By Katy Marshall - Last Updated: March 19, 2025

In patients with mucinous appendiceal adenocarcinoma, GNAS mutations can estimate metastatic burden and treatment resistance. However, there is little research regarding the molecular drivers related to mucinous tumor pathogenicity.

Advertisement

A recent study from Paul Johannet, MD, and colleagues published in the Journal of Clinical Oncology sought to determine the effects of GNAS variants on pan-cancer clinicopathology.

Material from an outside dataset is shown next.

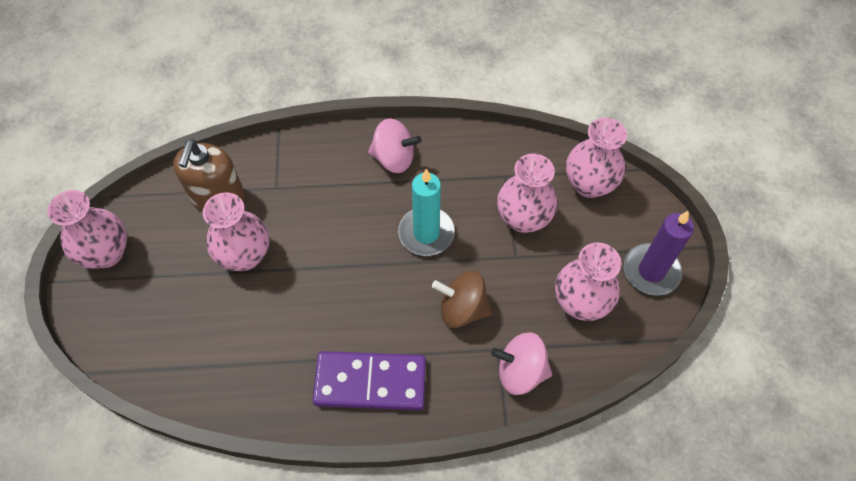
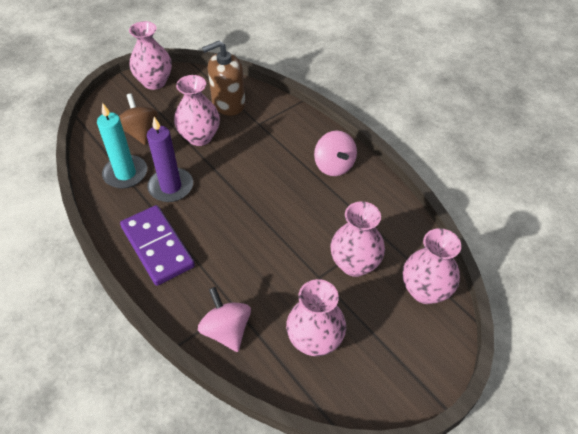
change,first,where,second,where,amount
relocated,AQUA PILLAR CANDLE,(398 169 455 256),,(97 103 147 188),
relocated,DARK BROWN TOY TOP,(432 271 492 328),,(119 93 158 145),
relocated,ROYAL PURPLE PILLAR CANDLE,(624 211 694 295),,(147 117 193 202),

Researchers reviewed the data of 58,043 patients with Memorial Sloan Kettering-Integrated Mutation Profiling of Actionable Cancer Targets–sequenced solid tumors to determine the associations between oncogenic variants, such as GNAS, and mucinous tumor phenotype.

A propensity-matched subcohort of patients with metastatic disease was used to determine the connection between GNAS mutation variant status and peritoneal metastasis, first-line systemic therapy response, progression-free survival (PFS), and overall survival (OS).

In small bowel, cervical, colorectal, pancreatic, esophagogastric, hepatobiliary, and gastrointestinal neuroendocrine cancers, GNAS was mutated in less than 1% of samples. GNAS-mutated tumors also displayed C-to-T mutation-high, aneuploidy-low molecular profile with co-occurring prevalent KRAS variants and fewer TP53 alterations.

Tumors with GNAS mutations demonstrated recurrently co-mutated alternative tumor suppressors, including RBM10 and INPPL1, as well as upregulation of MAPK and cell surface modulators. Patients with these tumors also reported an increased rate of peritoneal metastases (odds ratio [OR], 1.7; 95% CI, 1.1-2.5; P=.006), worse response to first-line systemic therapy (OR, 2.2; 95% CI, 1.3-3.8; P=.003), and decreased PFS (P=.047).

Following a multivariate analysis, researchers discovered a connection between GNAS-mutated tumors and a decreased OS rate (95% CI, 1.01-1.56; P=.04).

“Across the assessed cancers, GNAS-mutated tumors exhibit a conserved molecular and clinical phenotype defined by mucinous tumor status, increased peritoneal metastasis, poor response to first-line systemic therapy, and worse survival,” the investigators wrote.